Sur Terre, on s’entraîne sur des modules bien fixés au sol. Là… il n’y a pas de sol ! On a donc l’impression que les choses changent de place. Une fois, ce truc est à droite, la seconde d’après, il est à gauche, la minute d’après, au plafond. C’est très désorientant. Et puis, on n’est pas tout de suite àl’aisequand on flotte. J’ai commencé par vouloir me déplacer très vite. Je me cognais un peu partout. C’était déroutant. Mais, au bout de quelques heures, on comprend la technique.

Même si nous sommes arrivés le samedi soir, épuisés, nous ne sommes pas allés nous coucher tout de suite. Il fallait prévenir les gens restés sur Terre que tout allait bien pour nous. Du coup, nous avons organisé une conférence de presse en direct depuis l’espace.
Les journalistes nous assaillaient de questions. Mais le plus important pour moi, c’était d’appeler mes proches. Après la conférence, j’ai pu notamment joindre Anne (sa compagne, NDLR). Cela faisait des semaines qu’elle s’inquiétait et j’ai l’impression, depuis que je suis dans l’ISS, qu’elle est enfin rassurée.

Mon quotidien est chargé. Le dimanche 20 novembre, le lendemain de notre arrivée, est passé extrêmement vite. Le temps de s’installer, de prendre nos marques… Il faut dire que l’ISS est un labyrinthe. Il y a des objets rangés partout, au plafond, sur les côtés, c’est compliqué de retrouver son short ! Après, nous nous sommes mis au travail. Sauf le mercredi 23. Ce jour-là, nos toilettes se sont cassées. Et comme dans l’espace rien n’est facile, et qu’en plus, aucun d’entre nous n’est plombier, ça nous a pris toute la journée pour les réparer.

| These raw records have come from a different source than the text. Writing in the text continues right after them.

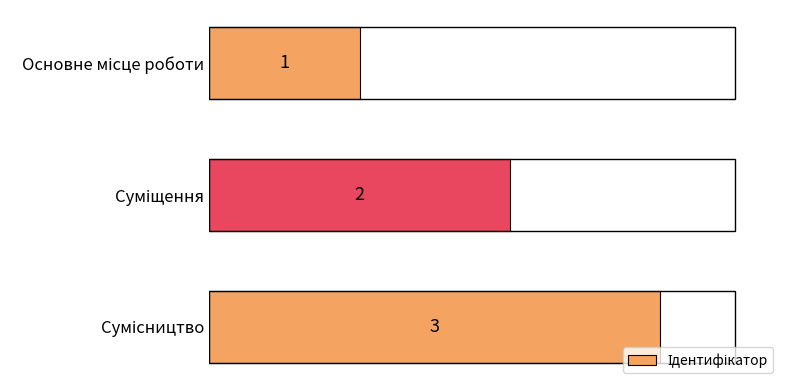

Count the number of categories in the chart.

3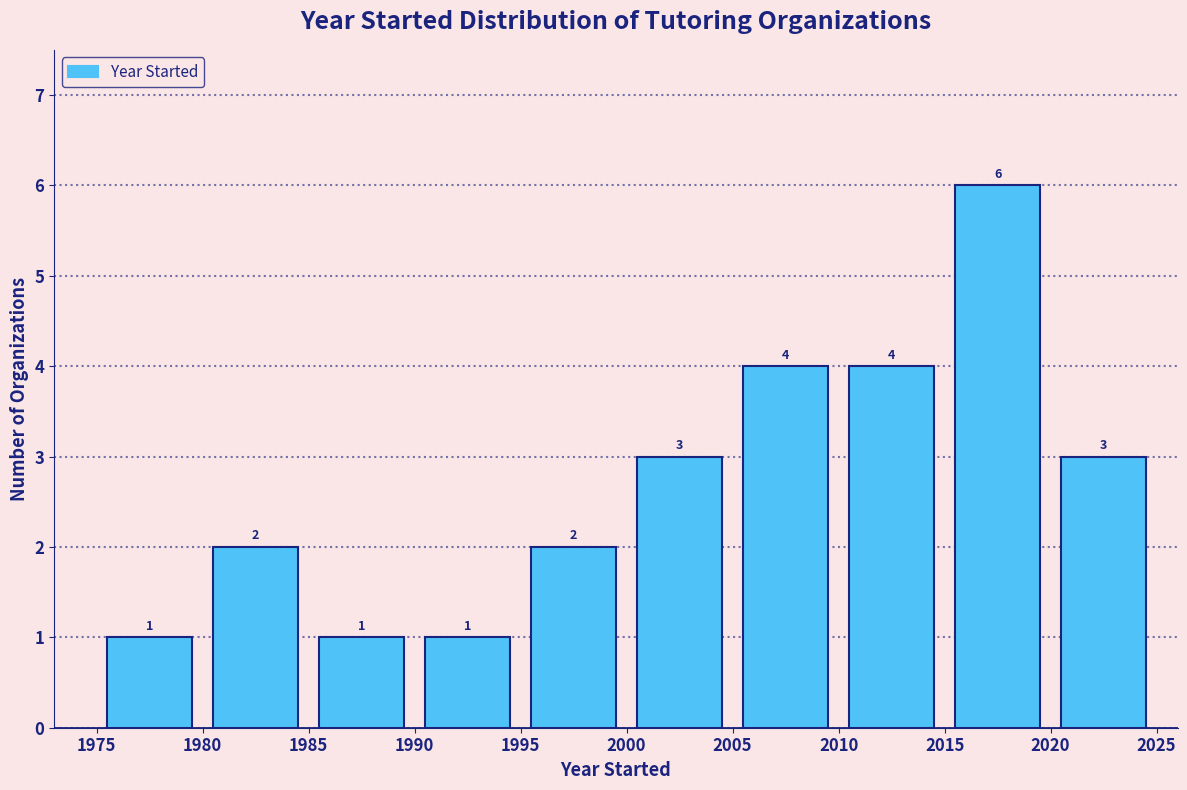

What is the height of the bar covering 1995 to 2000 on the x-axis?

2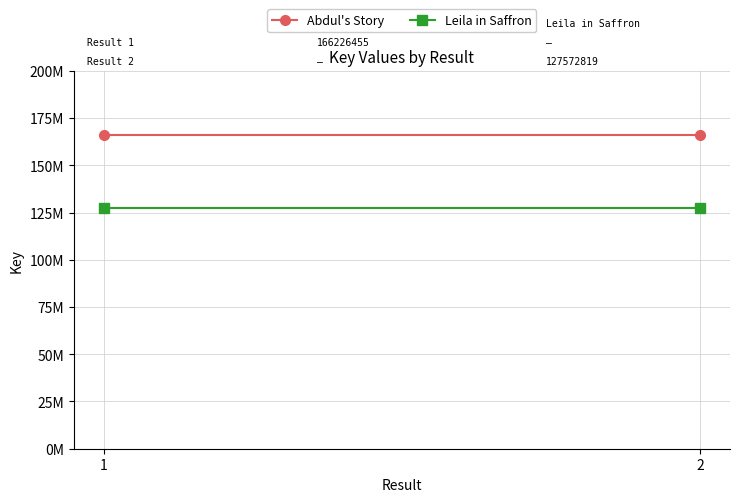

Is the value of Leila in Saffron at 2 greater than the value of Abdul's Story at 2?

No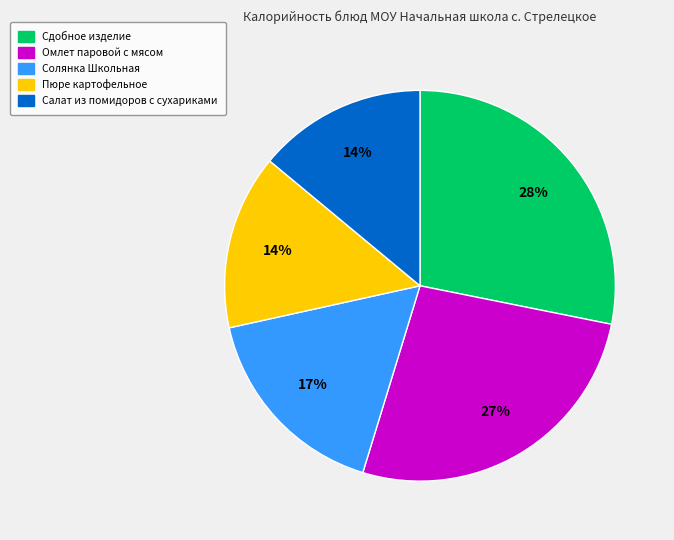

Does any single category account for the majority?

No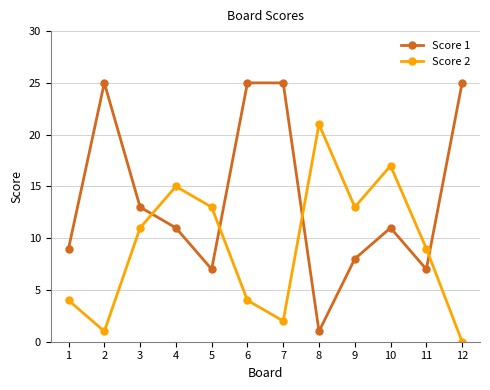

At how many categories does at least one series exceed 18?

5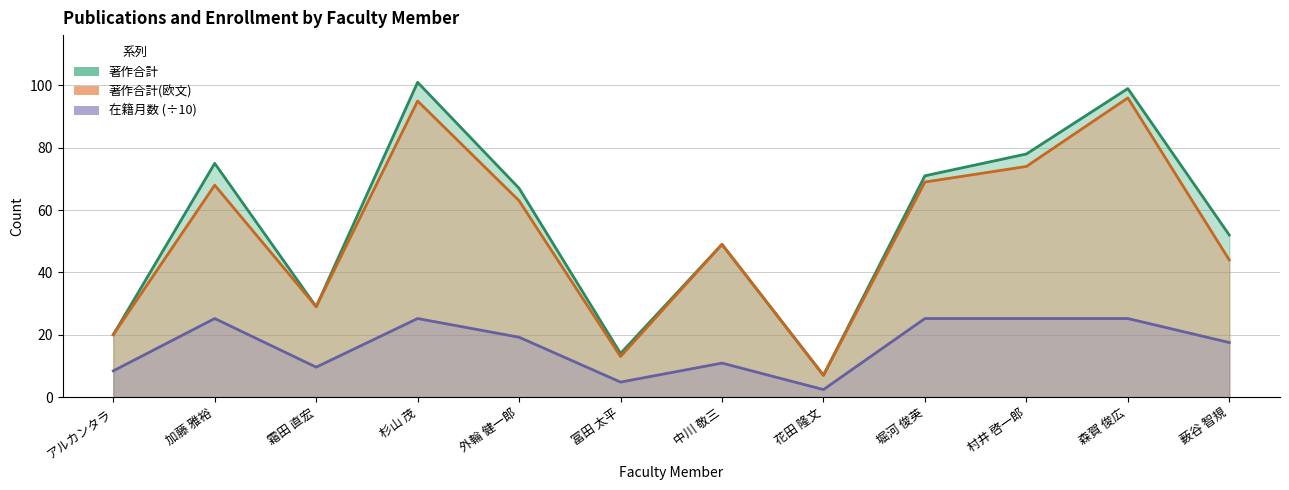

True or false: 著作合計(欧文) and 著作合計 intersect in this chart.

False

Heureusement, j’ai réussi à trouver un peu de temps pour observer la Terre depuis la Cupola (la coupole d’observation panoramique, NDLR). La chose qui m’a frappé : notre planète brille ! On ne se rend pas bien compte comme ça, mais grâce au soleil qui se réfléchit sur les nuages, sur le bleu des océans, la Terre est phosphorescente. Elle illumine les yeux. C’est absolument sublime. Donc oui, on se sent tout petit. Tout petit parce que, à part les villes, la nuit, on ne distingue pas de vie humaine. C’est étonnant de se dire que, vu de haut, c’est l’immensité de la nature et des océans qui domine.